— BRIEF —
Copy the entries below word for word, leaving out the pictures.
◇ ◇ ◇ ◇
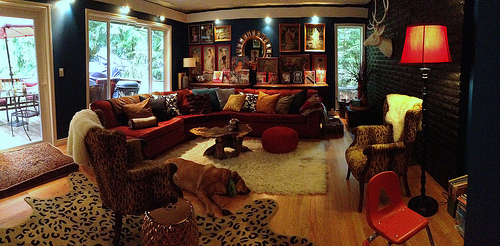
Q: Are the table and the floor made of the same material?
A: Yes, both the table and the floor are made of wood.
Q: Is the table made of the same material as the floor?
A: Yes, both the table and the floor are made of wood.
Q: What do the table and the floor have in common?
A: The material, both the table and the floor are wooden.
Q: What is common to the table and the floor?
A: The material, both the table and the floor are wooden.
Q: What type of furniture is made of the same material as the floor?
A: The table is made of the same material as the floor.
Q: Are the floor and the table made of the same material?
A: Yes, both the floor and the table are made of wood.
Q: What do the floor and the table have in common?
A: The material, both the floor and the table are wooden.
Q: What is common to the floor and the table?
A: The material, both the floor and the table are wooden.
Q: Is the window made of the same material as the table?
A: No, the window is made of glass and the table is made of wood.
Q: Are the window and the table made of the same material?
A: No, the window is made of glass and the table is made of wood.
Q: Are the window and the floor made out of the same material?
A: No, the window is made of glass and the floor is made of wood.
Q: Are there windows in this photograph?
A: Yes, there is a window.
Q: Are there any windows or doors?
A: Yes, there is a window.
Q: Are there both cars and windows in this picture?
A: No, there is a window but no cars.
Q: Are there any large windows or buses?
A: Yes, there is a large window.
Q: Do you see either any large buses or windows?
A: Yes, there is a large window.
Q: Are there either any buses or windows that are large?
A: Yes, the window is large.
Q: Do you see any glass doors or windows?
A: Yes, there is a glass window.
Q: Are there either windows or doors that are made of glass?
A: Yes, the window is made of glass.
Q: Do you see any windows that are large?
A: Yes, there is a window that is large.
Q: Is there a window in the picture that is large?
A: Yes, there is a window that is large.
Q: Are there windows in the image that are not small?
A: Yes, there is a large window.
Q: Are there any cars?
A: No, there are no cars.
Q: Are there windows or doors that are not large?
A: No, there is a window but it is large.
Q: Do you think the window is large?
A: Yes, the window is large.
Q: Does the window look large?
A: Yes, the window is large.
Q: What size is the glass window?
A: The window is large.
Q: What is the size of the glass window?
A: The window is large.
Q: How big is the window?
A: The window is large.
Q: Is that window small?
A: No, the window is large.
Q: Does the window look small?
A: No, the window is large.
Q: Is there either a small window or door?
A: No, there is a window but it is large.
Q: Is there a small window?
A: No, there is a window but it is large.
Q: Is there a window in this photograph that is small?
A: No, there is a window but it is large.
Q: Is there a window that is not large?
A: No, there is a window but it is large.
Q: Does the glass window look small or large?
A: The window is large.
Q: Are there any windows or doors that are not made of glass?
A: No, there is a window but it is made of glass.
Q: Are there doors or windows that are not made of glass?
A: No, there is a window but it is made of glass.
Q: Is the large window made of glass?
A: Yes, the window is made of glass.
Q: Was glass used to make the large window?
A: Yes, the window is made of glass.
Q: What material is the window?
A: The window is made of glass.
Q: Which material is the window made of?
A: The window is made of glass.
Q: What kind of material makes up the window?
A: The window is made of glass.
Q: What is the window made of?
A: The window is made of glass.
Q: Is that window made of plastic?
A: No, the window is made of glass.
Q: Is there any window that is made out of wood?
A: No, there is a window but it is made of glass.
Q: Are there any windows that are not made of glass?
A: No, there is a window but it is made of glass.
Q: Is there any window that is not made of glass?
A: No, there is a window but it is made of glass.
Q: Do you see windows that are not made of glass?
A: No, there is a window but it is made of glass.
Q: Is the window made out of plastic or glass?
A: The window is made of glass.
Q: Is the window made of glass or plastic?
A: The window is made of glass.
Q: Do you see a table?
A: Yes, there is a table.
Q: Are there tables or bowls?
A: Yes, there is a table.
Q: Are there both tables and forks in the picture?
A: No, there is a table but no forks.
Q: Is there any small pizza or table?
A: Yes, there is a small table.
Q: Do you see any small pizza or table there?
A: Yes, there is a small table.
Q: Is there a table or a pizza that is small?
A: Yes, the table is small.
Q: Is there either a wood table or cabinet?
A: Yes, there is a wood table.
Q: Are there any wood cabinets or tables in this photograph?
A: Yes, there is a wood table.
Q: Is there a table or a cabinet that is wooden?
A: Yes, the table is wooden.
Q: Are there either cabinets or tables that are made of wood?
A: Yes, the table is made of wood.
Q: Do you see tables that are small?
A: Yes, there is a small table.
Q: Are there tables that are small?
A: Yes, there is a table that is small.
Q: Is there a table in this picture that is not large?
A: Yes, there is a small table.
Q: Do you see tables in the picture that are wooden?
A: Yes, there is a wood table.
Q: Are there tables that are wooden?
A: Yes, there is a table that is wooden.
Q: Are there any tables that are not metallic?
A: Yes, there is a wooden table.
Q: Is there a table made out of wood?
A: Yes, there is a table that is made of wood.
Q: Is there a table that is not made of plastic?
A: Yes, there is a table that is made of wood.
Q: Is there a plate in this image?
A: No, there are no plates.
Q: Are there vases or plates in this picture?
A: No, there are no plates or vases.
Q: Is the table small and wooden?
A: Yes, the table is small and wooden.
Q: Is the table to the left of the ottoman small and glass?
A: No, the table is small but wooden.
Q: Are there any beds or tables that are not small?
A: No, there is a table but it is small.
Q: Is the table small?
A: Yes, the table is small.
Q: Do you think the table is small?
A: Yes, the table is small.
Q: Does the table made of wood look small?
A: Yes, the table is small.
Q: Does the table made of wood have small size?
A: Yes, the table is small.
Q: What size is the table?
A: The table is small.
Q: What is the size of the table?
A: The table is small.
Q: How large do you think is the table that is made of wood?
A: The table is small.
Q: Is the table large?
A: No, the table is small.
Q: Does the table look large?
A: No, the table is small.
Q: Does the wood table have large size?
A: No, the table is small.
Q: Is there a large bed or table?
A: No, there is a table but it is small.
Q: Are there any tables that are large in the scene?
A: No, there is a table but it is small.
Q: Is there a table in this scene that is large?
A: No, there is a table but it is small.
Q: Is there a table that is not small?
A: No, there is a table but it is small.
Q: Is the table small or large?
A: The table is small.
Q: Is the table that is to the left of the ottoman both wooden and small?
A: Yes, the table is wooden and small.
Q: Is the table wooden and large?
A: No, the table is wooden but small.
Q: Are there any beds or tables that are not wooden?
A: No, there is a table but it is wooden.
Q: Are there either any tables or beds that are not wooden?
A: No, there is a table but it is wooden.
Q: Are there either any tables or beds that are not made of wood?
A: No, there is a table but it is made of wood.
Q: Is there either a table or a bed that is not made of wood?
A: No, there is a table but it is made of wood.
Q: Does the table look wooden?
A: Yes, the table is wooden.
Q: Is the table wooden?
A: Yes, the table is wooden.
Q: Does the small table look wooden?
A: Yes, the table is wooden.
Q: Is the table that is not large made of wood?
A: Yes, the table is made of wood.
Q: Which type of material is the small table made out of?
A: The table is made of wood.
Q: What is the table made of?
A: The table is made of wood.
◇ ◇ ◇ ◇
— FINAL RESULT —
Q: Are the table and the floor made of the same material?
A: Yes, both the table and the floor are made of wood.
Q: Is the table made of the same material as the floor?
A: Yes, both the table and the floor are made of wood.
Q: What do the table and the floor have in common?
A: The material, both the table and the floor are wooden.
Q: What is common to the table and the floor?
A: The material, both the table and the floor are wooden.
Q: What type of furniture is made of the same material as the floor?
A: The table is made of the same material as the floor.
Q: Are the floor and the table made of the same material?
A: Yes, both the floor and the table are made of wood.
Q: What do the floor and the table have in common?
A: The material, both the floor and the table are wooden.
Q: What is common to the floor and the table?
A: The material, both the floor and the table are wooden.
Q: Is the window made of the same material as the table?
A: No, the window is made of glass and the table is made of wood.
Q: Are the window and the table made of the same material?
A: No, the window is made of glass and the table is made of wood.
Q: Are the window and the floor made out of the same material?
A: No, the window is made of glass and the floor is made of wood.
Q: Are there windows in this photograph?
A: Yes, there is a window.
Q: Are there any windows or doors?
A: Yes, there is a window.
Q: Are there both cars and windows in this picture?
A: No, there is a window but no cars.
Q: Are there any large windows or buses?
A: Yes, there is a large window.
Q: Do you see either any large buses or windows?
A: Yes, there is a large window.
Q: Are there either any buses or windows that are large?
A: Yes, the window is large.
Q: Do you see any glass doors or windows?
A: Yes, there is a glass window.
Q: Are there either windows or doors that are made of glass?
A: Yes, the window is made of glass.
Q: Do you see any windows that are large?
A: Yes, there is a window that is large.
Q: Is there a window in the picture that is large?
A: Yes, there is a window that is large.
Q: Are there windows in the image that are not small?
A: Yes, there is a large window.
Q: Are there any cars?
A: No, there are no cars.
Q: Are there windows or doors that are not large?
A: No, there is a window but it is large.
Q: Do you think the window is large?
A: Yes, the window is large.
Q: Does the window look large?
A: Yes, the window is large.
Q: What size is the glass window?
A: The window is large.
Q: What is the size of the glass window?
A: The window is large.
Q: How big is the window?
A: The window is large.
Q: Is that window small?
A: No, the window is large.
Q: Does the window look small?
A: No, the window is large.
Q: Is there either a small window or door?
A: No, there is a window but it is large.
Q: Is there a small window?
A: No, there is a window but it is large.
Q: Is there a window in this photograph that is small?
A: No, there is a window but it is large.
Q: Is there a window that is not large?
A: No, there is a window but it is large.
Q: Does the glass window look small or large?
A: The window is large.
Q: Are there any windows or doors that are not made of glass?
A: No, there is a window but it is made of glass.
Q: Are there doors or windows that are not made of glass?
A: No, there is a window but it is made of glass.
Q: Is the large window made of glass?
A: Yes, the window is made of glass.
Q: Was glass used to make the large window?
A: Yes, the window is made of glass.
Q: What material is the window?
A: The window is made of glass.
Q: Which material is the window made of?
A: The window is made of glass.
Q: What kind of material makes up the window?
A: The window is made of glass.
Q: What is the window made of?
A: The window is made of glass.
Q: Is that window made of plastic?
A: No, the window is made of glass.
Q: Is there any window that is made out of wood?
A: No, there is a window but it is made of glass.
Q: Are there any windows that are not made of glass?
A: No, there is a window but it is made of glass.
Q: Is there any window that is not made of glass?
A: No, there is a window but it is made of glass.
Q: Do you see windows that are not made of glass?
A: No, there is a window but it is made of glass.
Q: Is the window made out of plastic or glass?
A: The window is made of glass.
Q: Is the window made of glass or plastic?
A: The window is made of glass.
Q: Do you see a table?
A: Yes, there is a table.
Q: Are there tables or bowls?
A: Yes, there is a table.
Q: Are there both tables and forks in the picture?
A: No, there is a table but no forks.
Q: Is there any small pizza or table?
A: Yes, there is a small table.
Q: Do you see any small pizza or table there?
A: Yes, there is a small table.
Q: Is there a table or a pizza that is small?
A: Yes, the table is small.
Q: Is there either a wood table or cabinet?
A: Yes, there is a wood table.
Q: Are there any wood cabinets or tables in this photograph?
A: Yes, there is a wood table.
Q: Is there a table or a cabinet that is wooden?
A: Yes, the table is wooden.
Q: Are there either cabinets or tables that are made of wood?
A: Yes, the table is made of wood.
Q: Do you see tables that are small?
A: Yes, there is a small table.
Q: Are there tables that are small?
A: Yes, there is a table that is small.
Q: Is there a table in this picture that is not large?
A: Yes, there is a small table.
Q: Do you see tables in the picture that are wooden?
A: Yes, there is a wood table.
Q: Are there tables that are wooden?
A: Yes, there is a table that is wooden.
Q: Are there any tables that are not metallic?
A: Yes, there is a wooden table.
Q: Is there a table made out of wood?
A: Yes, there is a table that is made of wood.
Q: Is there a table that is not made of plastic?
A: Yes, there is a table that is made of wood.
Q: Is there a plate in this image?
A: No, there are no plates.
Q: Are there vases or plates in this picture?
A: No, there are no plates or vases.
Q: Is the table small and wooden?
A: Yes, the table is small and wooden.
Q: Is the table to the left of the ottoman small and glass?
A: No, the table is small but wooden.
Q: Are there any beds or tables that are not small?
A: No, there is a table but it is small.
Q: Is the table small?
A: Yes, the table is small.
Q: Do you think the table is small?
A: Yes, the table is small.
Q: Does the table made of wood look small?
A: Yes, the table is small.
Q: Does the table made of wood have small size?
A: Yes, the table is small.
Q: What size is the table?
A: The table is small.
Q: What is the size of the table?
A: The table is small.
Q: How large do you think is the table that is made of wood?
A: The table is small.
Q: Is the table large?
A: No, the table is small.
Q: Does the table look large?
A: No, the table is small.
Q: Does the wood table have large size?
A: No, the table is small.
Q: Is there a large bed or table?
A: No, there is a table but it is small.
Q: Are there any tables that are large in the scene?
A: No, there is a table but it is small.
Q: Is there a table in this scene that is large?
A: No, there is a table but it is small.
Q: Is there a table that is not small?
A: No, there is a table but it is small.
Q: Is the table small or large?
A: The table is small.
Q: Is the table that is to the left of the ottoman both wooden and small?
A: Yes, the table is wooden and small.
Q: Is the table wooden and large?
A: No, the table is wooden but small.
Q: Are there any beds or tables that are not wooden?
A: No, there is a table but it is wooden.
Q: Are there either any tables or beds that are not wooden?
A: No, there is a table but it is wooden.
Q: Are there either any tables or beds that are not made of wood?
A: No, there is a table but it is made of wood.
Q: Is there either a table or a bed that is not made of wood?
A: No, there is a table but it is made of wood.
Q: Does the table look wooden?
A: Yes, the table is wooden.
Q: Is the table wooden?
A: Yes, the table is wooden.
Q: Does the small table look wooden?
A: Yes, the table is wooden.
Q: Is the table that is not large made of wood?
A: Yes, the table is made of wood.
Q: Which type of material is the small table made out of?
A: The table is made of wood.
Q: What is the table made of?
A: The table is made of wood.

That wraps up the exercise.